この工程を省くと、数年後に深刻な雨漏りが発生する可能性があります。
下塗りの選択が重要
下塗りはシーラーかフィラーの選択で、密着性と仕上がりが大きく変わります。
主な下塗り材の特徴は次の通りです。
- シーラー:吸い込みを抑えて上塗り塗料の密着性を高める
- フィラー:凹凸を埋めて平滑な下地を作る
- 塗料メーカー推奨品を使用することが重要
スレート屋根は吸水性が高いため、下塗りを怠ると上塗り塗料が過剰に吸い込まれ、本来の性能を発揮できません。また屋根材と塗料の相性も重要で、正しい下塗り材を使用することで密着性が確保されます。
屋根材の反りへの対応
屋根材が反っている場合、補修の有無が耐久性に大きく影響します。
- 軽度の反り:タスペーサーで対応可能
- 中度の反り:補修後に塗装
- 重度の反り:塗装ではなく葺き替えを検討
2006年以降のスレート屋根は、アスベスト規制により強度が低下した製品が多く、反りが発生しやすい傾向にあります。

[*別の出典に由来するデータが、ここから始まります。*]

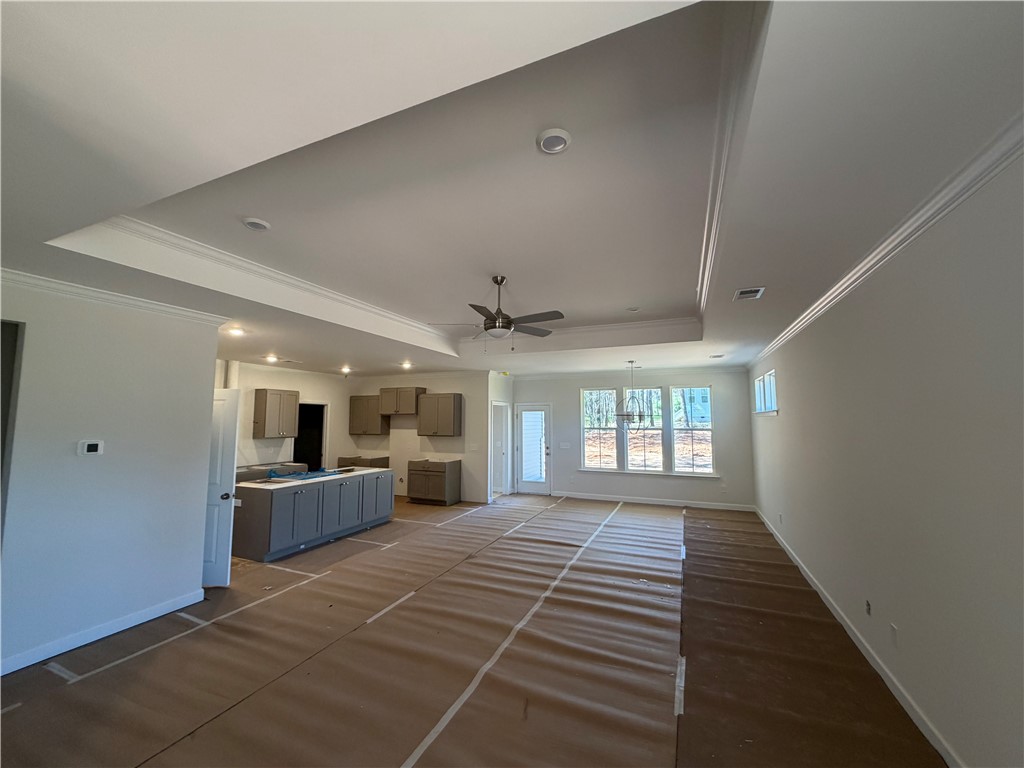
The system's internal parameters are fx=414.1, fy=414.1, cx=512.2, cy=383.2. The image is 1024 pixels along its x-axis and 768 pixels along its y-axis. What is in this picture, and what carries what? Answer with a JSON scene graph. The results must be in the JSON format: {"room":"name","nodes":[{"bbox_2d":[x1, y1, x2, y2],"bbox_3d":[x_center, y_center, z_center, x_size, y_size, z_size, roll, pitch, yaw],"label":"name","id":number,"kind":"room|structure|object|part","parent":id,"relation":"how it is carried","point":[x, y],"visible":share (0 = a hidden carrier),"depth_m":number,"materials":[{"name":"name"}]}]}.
{"room":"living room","nodes":[
{"label":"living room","id":0,"kind":"room"},
{"bbox_2d":[0,275,222,676],"bbox_3d":[-3.549,0.550,2.563,0.136,2.718,3.193,-2,-6,23],"label":"left wall","id":1,"kind":"structure","parent":0,"point":[75,439],"depth_m":3.19,"materials":[{"name":"paint"}]},
{"bbox_2d":[0,319,23,546],"bbox_3d":[-3.675,0.666,2.434,0.427,2.302,0.900,-2,-6,23],"label":"doorway","id":2,"kind":"object","parent":1,"relation":"in","point":[15,325],"visible":0.52,"depth_m":2.81,"materials":[{"name":"grey"}]},
{"bbox_2d":[78,440,103,455],"bbox_3d":[-3.210,0.493,3.153,0.029,0.107,0.126,-2,-6,23],"label":"thermostat","id":3,"kind":"object","parent":1,"relation":"attached to","point":[94,448],"visible":0.97,"depth_m":3.14,"materials":[{"name":"white plastic"}]},
{"bbox_2d":[0,589,204,675],"bbox_3d":[-3.482,1.845,2.472,0.016,0.098,2.933,-2,-6,23],"label":"baseboard","id":4,"kind":"structure","parent":1,"relation":"attached to","point":[130,624],"depth_m":3.16,"materials":[{"name":"white paint"}]},
{"bbox_2d":[0,267,227,326],"bbox_3d":[-3.509,-0.744,2.505,0.111,0.085,3.250,-2,-6,23],"label":"crown molding","id":5,"kind":"structure","parent":1,"relation":"attached to","point":[26,280],"depth_m":3.21,"materials":[{"name":"white paint"}]},
{"bbox_2d":[201,387,240,588],"bbox_3d":[-3.231,1.041,4.227,0.832,1.988,0.157,0,-5,1],"label":"white door","id":6,"kind":"structure","parent":1,"relation":"attached to","point":[232,431],"depth_m":4.20,"materials":[{"name":"white paint"}]},
{"bbox_3d":[-2.907,1.146,4.219,0.086,0.069,0.114,-1,-6,12],"label":"doorknob","id":7,"kind":"part","parent":6,"relation":"part of","materials":[{"name":"black metal"}]},
{"bbox_2d":[219,359,354,471],"bbox_3d":[-4.679,0.988,7.660,0.144,2.732,4.463,-2,-6,23],"label":"kitchen left wall","id":8,"kind":"structure","parent":0,"point":[308,375],"depth_m":8.17,"materials":[{"name":"white paint"}]},
{"bbox_2d":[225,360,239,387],"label":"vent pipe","id":9,"kind":"object","parent":8,"relation":"attached to","point":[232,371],"visible":0.45,"depth_m":7.06,"materials":[{"name":"white"}]},
{"bbox_2d":[252,388,299,438],"bbox_3d":[-4.343,0.555,7.603,0.344,0.861,0.696,-2,-6,23],"label":"upper cabinet","id":10,"kind":"object","parent":8,"relation":"attached to","point":[257,405],"visible":1,"depth_m":7.42,"materials":[{"name":"wood"}]},
{"bbox_2d":[292,403,325,470],"bbox_3d":[-4.396,1.412,8.700,0.560,1.974,0.894,-2,-6,23],"label":"doorway","id":11,"kind":"object","parent":8,"relation":"in","point":[321,448],"visible":0.43,"depth_m":8.99,"materials":[{"name":"black"}]},
{"bbox_2d":[344,371,493,505],"bbox_3d":[-2.186,1.142,9.223,3.611,2.740,0.138,-2,-6,23],"label":"kitchen back wall","id":12,"kind":"structure","parent":0,"point":[410,435],"depth_m":8.95,"materials":[{"name":"white paint"}]},
{"bbox_2d":[349,395,389,434],"bbox_3d":[-3.227,0.729,9.406,0.922,0.862,0.351,-2,-6,23],"label":"upper cabinet","id":13,"kind":"object","parent":12,"relation":"attached to","point":[355,414],"visible":0.87,"depth_m":9.25,"materials":[{"name":"brown wood"}]},
{"bbox_2d":[378,387,424,415],"bbox_3d":[-2.394,0.382,9.070,0.991,0.556,0.375,-2,-6,23],"label":"upper cabinet","id":14,"kind":"object","parent":12,"relation":"attached to","point":[412,403],"visible":0.93,"depth_m":8.90,"materials":[{"name":"brown wood"}]},
{"bbox_2d":[414,392,462,436],"bbox_3d":[-1.542,0.670,8.778,0.923,0.862,0.357,-2,-6,23],"label":"upper cabinet","id":15,"kind":"object","parent":12,"relation":"attached to","point":[420,431],"visible":1,"depth_m":8.61,"materials":[{"name":"wood"}]},
{"bbox_2d":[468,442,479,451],"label":"light switch","id":16,"kind":"object","parent":12,"relation":"attached to","point":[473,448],"visible":0.99,"depth_m":8.46,"materials":[{"name":"white plastic"}]},
{"bbox_2d":[0,490,941,767],"bbox_3d":[-0.897,2.173,4.923,8.482,0.109,10.692,-2,-6,23],"label":"floor","id":17,"kind":"structure","parent":0,"point":[111,676],"depth_m":2.88,"materials":[{"name":"brown paper"}]},
{"bbox_2d":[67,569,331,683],"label":"tape strip","id":18,"kind":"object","parent":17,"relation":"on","point":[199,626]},
{"bbox_2d":[236,461,305,481],"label":"base cabinet","id":19,"kind":"object","parent":17,"relation":"on","point":[244,476],"visible":0.17,"depth_m":7.18,"materials":[{"name":"wood"}]},
{"bbox_2d":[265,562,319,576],"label":"tape strip","id":20,"kind":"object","parent":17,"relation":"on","point":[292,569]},
{"bbox_2d":[232,470,393,560],"bbox_3d":[-2.887,1.804,6.148,0.978,0.845,2.436,-2,-6,23],"label":"kitchen island","id":21,"kind":"object","parent":17,"relation":"on","point":[261,508],"visible":0.83,"depth_m":5.45,"materials":[{"name":"grey paint"}]},
{"bbox_2d":[234,466,390,490],"bbox_3d":[-2.901,1.367,6.190,1.116,0.041,2.162,-2,-6,23],"label":"island countertop","id":22,"kind":"structure","parent":21,"relation":"on","point":[363,472],"depth_m":5.72,"materials":[{"name":"white stone"}]},
{"bbox_2d":[267,467,349,480],"bbox_3d":[-3.030,1.351,6.261,0.678,0.058,1.025,-2,-6,23],"label":"blue tarp","id":23,"kind":"object","parent":22,"relation":"on","point":[306,474],"visible":0.9,"depth_m":6.12,"materials":[{"name":"blue plastic"}]},
{"bbox_2d":[337,455,389,469],"bbox_3d":[-3.246,2.043,9.066,0.988,0.850,0.625,-2,-6,23],"label":"base cabinet","id":24,"kind":"object","parent":17,"relation":"on","point":[378,465],"visible":0.21,"depth_m":8.88,"materials":[{"name":"brown wood"}]},
{"bbox_2d":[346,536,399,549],"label":"tape strip","id":25,"kind":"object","parent":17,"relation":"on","point":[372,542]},
{"bbox_2d":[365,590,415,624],"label":"tape strip","id":26,"kind":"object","parent":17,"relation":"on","point":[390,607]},
{"bbox_2d":[406,460,460,504],"bbox_3d":[-1.624,2.030,8.602,0.900,0.837,0.596,-2,-6,23],"label":"base cabinet","id":27,"kind":"object","parent":17,"relation":"on","point":[416,474],"visible":0.99,"depth_m":8.37,"materials":[{"name":"wood"}]},
{"bbox_2d":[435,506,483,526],"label":"tape strip","id":28,"kind":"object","parent":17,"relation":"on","point":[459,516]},
{"bbox_2d":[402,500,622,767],"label":"tape strip","id":29,"kind":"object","parent":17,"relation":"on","point":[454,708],"visible":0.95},
{"bbox_2d":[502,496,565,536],"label":"tape strip","id":30,"kind":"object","parent":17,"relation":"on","point":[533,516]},
{"bbox_2d":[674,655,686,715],"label":"tape strip","id":31,"kind":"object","parent":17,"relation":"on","point":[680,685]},
{"bbox_2d":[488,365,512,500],"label":"wall","id":32,"kind":"structure","parent":0,"point":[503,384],"depth_m":9.08,"materials":[{"name":"white paint"}]},
{"bbox_2d":[491,400,509,499],"bbox_3d":[-0.316,1.459,9.168,0.202,2.083,0.992,-2,-6,23],"label":"doorway","id":33,"kind":"structure","parent":32,"relation":"in","point":[499,489],"depth_m":9.41,"materials":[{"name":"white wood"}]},
{"bbox_2d":[1,0,1023,381],"bbox_3d":[-0.648,-0.725,5.396,8.015,0.367,10.612,-2,-6,23],"label":"ceiling","id":34,"kind":"structure","parent":0,"point":[274,343],"depth_m":1.81,"materials":[{"name":"white paint"}]},
{"bbox_2d":[226,325,245,336],"bbox_3d":[-3.218,-0.609,4.817,0.207,0.064,0.207,-2,-6,23],"label":"recessed light","id":35,"kind":"object","parent":34,"relation":"in","point":[238,332],"visible":0.99,"depth_m":4.79,"materials":[{"name":"white"}]},
{"bbox_2d":[241,217,270,231],"bbox_3d":[-1.712,-1.060,2.764,0.169,0.034,0.167,-2,-6,23],"label":"recessed light","id":36,"kind":"object","parent":34,"relation":"in","point":[251,224],"visible":0.99,"depth_m":2.74,"materials":[{"name":"white"}]},
{"bbox_2d":[70,219,452,347],"bbox_3d":[0.081,-0.892,3.784,4.057,0.124,4.719,-2,-6,23],"label":"tray ceiling molding","id":37,"kind":"structure","parent":34,"relation":"attached to","point":[372,308],"depth_m":3.77,"materials":[{"name":"white paint"}]},
{"bbox_2d":[264,354,279,363],"bbox_3d":[-3.973,-0.409,6.843,0.223,0.098,0.225,-2,-6,23],"label":"recessed light","id":38,"kind":"object","parent":34,"relation":"in","point":[272,358],"visible":0.98,"depth_m":6.81,"materials":[{"name":"white"}]},
{"bbox_2d":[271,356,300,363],"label":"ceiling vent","id":39,"kind":"object","parent":34,"relation":"in","point":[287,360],"visible":0.99,"depth_m":7.15,"materials":[{"name":"white"}]},
{"bbox_2d":[339,365,352,374],"bbox_3d":[-3.315,-0.265,8.232,0.219,0.122,0.219,-2,-6,23],"label":"recessed light","id":40,"kind":"object","parent":34,"relation":"in","point":[346,371],"visible":0.98,"depth_m":8.20,"materials":[{"name":"white"}]},
{"bbox_2d":[400,360,412,369],"bbox_3d":[-1.980,-0.338,7.715,0.223,0.107,0.223,-2,-6,23],"label":"recessed light","id":41,"kind":"object","parent":34,"relation":"in","point":[405,364],"visible":0.97,"depth_m":7.68,"materials":[{"name":"white"}]},
{"bbox_2d":[426,276,563,350],"bbox_3d":[-0.118,-0.633,3.857,1.232,0.698,1.226,-4,-7,35],"label":"ceiling fan","id":42,"kind":"object","parent":34,"relation":"hanging from","point":[501,280],"visible":0.99,"depth_m":3.76,"materials":[{"name":"metal"}]},
{"bbox_2d":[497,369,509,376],"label":"smoke detector","id":43,"kind":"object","parent":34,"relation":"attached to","point":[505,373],"visible":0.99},
{"bbox_2d":[537,128,571,154],"bbox_3d":[0.199,-1.153,1.983,0.169,0.022,0.170,-2,-6,23],"label":"recessed light","id":44,"kind":"object","parent":34,"relation":"in","point":[548,140],"visible":0.99,"depth_m":1.96,"materials":[{"name":"white"}]},
{"bbox_2d":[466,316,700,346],"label":"tray ceiling molding","id":45,"kind":"structure","parent":34,"relation":"attached to","point":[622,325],"depth_m":5.71,"materials":[{"name":"white paint"}]},
{"bbox_2d":[615,360,650,425],"bbox_3d":[2.036,0.155,7.082,0.599,1.103,0.605,-2,-6,23],"label":"chandelier","id":46,"kind":"object","parent":34,"relation":"hanging from","point":[628,416],"visible":1,"depth_m":6.99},
{"bbox_2d":[626,306,640,312],"bbox_3d":[1.450,-0.889,4.983,0.165,0.032,0.163,-2,-6,23],"label":"recessed light","id":47,"kind":"object","parent":34,"relation":"in","point":[632,310],"visible":1,"depth_m":4.96,"materials":[{"name":"white"}]},
{"bbox_2d":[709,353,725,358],"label":"ceiling vent","id":48,"kind":"object","parent":34,"relation":"in","point":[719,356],"visible":0.99,"depth_m":6.62,"materials":[{"name":"white metal"}]},
{"bbox_2d":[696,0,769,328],"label":"crown molding","id":49,"kind":"structure","parent":34,"relation":"attached to","point":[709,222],"depth_m":1.73,"materials":[{"name":"white paint"}]},
{"bbox_2d":[733,286,765,300],"bbox_3d":[1.948,-0.739,3.417,0.210,0.015,0.285,-2,-6,23],"label":"ceiling vent","id":50,"kind":"object","parent":34,"relation":"in","point":[740,295],"visible":1,"depth_m":3.40,"materials":[{"name":"white metal"}]},
{"bbox_2d":[514,368,757,509],"bbox_3d":[2.288,1.098,8.819,5.132,2.748,0.163,-2,-6,23],"label":"back wall","id":51,"kind":"structure","parent":0,"point":[567,394],"depth_m":8.42,"materials":[{"name":"paint"}]},
{"bbox_2d":[515,403,551,495],"bbox_3d":[0.487,1.531,9.504,0.902,2.008,0.140,-2,-6,23],"label":"glass door","id":52,"kind":"structure","parent":51,"relation":"in","point":[543,489],"depth_m":9.52,"materials":[{"name":"white glass"}]},
{"bbox_2d":[559,442,570,448],"bbox_3d":[1.120,1.351,8.914,0.204,0.146,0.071,-2,-6,23],"label":"light switch","id":53,"kind":"object","parent":51,"relation":"attached to","point":[562,446],"visible":0.99,"depth_m":8.91,"materials":[{"name":"white plastic"}]},
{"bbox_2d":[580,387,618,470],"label":"window","id":54,"kind":"structure","parent":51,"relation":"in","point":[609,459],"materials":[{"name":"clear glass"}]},
{"bbox_2d":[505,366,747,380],"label":"crown molding","id":55,"kind":"structure","parent":51,"relation":"attached to","point":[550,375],"depth_m":8.66,"materials":[{"name":"white paint"}]},
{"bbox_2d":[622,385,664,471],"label":"window","id":56,"kind":"structure","parent":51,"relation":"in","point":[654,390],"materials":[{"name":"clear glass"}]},
{"bbox_2d":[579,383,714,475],"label":"triple window","id":57,"kind":"structure","parent":51,"relation":"in","point":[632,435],"depth_m":8.54,"materials":[{"name":"glass"}]},
{"bbox_2d":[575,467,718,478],"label":"window sill","id":58,"kind":"structure","parent":51,"relation":"attached to","point":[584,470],"depth_m":8.32,"materials":[{"name":"white paint"}]},
{"bbox_2d":[551,492,755,511],"bbox_3d":[2.649,2.384,8.414,4.017,0.104,0.015,-2,-6,23],"label":"baseboard","id":59,"kind":"structure","parent":51,"relation":"attached to","point":[654,502],"depth_m":8.30,"materials":[{"name":"white paint"}]},
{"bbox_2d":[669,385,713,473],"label":"window","id":60,"kind":"structure","parent":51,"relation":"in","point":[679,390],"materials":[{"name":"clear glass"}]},
{"bbox_2d":[745,147,1023,767],"bbox_3d":[2.582,0.551,3.084,0.159,2.825,9.217,-2,-6,23],"label":"right wall","id":61,"kind":"structure","parent":0,"point":[789,399],"depth_m":2.11,"materials":[{"name":"paint"}]},
{"bbox_2d":[753,370,777,415],"bbox_3d":[3.879,0.164,6.259,0.133,0.633,1.587,-2,-6,23],"label":"small window","id":62,"kind":"structure","parent":61,"relation":"in","point":[768,388],"depth_m":6.36,"materials":[{"name":"white glass"}]},
{"bbox_2d":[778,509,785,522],"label":"wall socket","id":63,"kind":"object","parent":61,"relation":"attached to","point":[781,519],"visible":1,"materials":[{"name":"white plastic"}]},
{"bbox_2d":[757,507,962,767],"bbox_3d":[2.583,1.912,3.163,0.017,0.097,9.426,-2,-6,23],"label":"baseboard","id":64,"kind":"structure","parent":61,"relation":"attached to","point":[902,702],"depth_m":2.68,"materials":[{"name":"white paint"}]},
{"bbox_2d":[864,599,872,615],"bbox_3d":[2.507,1.581,2.923,0.013,0.101,0.074,-2,-6,23],"label":"wall socket","id":65,"kind":"object","parent":61,"relation":"attached to","point":[868,605],"visible":0.97,"depth_m":2.91,"materials":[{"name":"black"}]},
{"bbox_2d":[745,113,1023,367],"bbox_3d":[2.337,-0.722,2.829,0.103,0.091,8.373,-2,-6,23],"label":"crown molding","id":66,"kind":"structure","parent":61,"relation":"attached to","point":[849,289],"depth_m":1.98,"materials":[{"name":"white paint"}]},
{"bbox_2d":[889,623,898,646],"bbox_3d":[2.322,1.539,2.527,0.009,0.120,0.072,-2,-6,23],"label":"wall socket","id":67,"kind":"object","parent":61,"relation":"attached to","point":[893,629],"visible":0.96,"depth_m":2.51,"materials":[{"name":"white plastic"}]}
]}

反りが激しい場合は、塗装しても効果が短期間で失われる可能性があるため、専門業者による診断が必要です。
塗料選びの基準
塗料選びの基準としては、
- 耐候性(紫外線や雨風に強い塗料)
- 柔軟性(屋根材の動きに追従できる塗料)
- 遮熱性(夏場の暑さ対策を重視するなら遮熱塗料)
- 耐用年数
などがあげられます。
シリコン塗料は耐用年数10〜15年で費用対効果が高く、最も人気があります。
フッ素塗料は耐用年数15〜20年で初期費用は高いですが、長期的にはコストパフォーマンスに優れます。
まとめ
スレート屋根塗装の費用は550,000〜1,150,000円前後が目安です。
劣化状況と塗料の種類によって費用と耐久性が大きく変動します。
縁切り(タスペーサー)、下塗り材の選択、遮熱性能の条件を含めて選ぶことが、スレート屋根塗装成功のカギです。
特に縁切りは雨漏り防止に不可欠な工程で、見積もりに必ず含まれているか確認しましょう。
また下地の状態によっては、塗装ではなく葺き替えやカバー工法を検討すべきケースもあります。
築20年以上で一度も塗装していない場合や、雨漏りが発生している場合は、複数の業者から診断を受け、最適な方法を選択しましょう。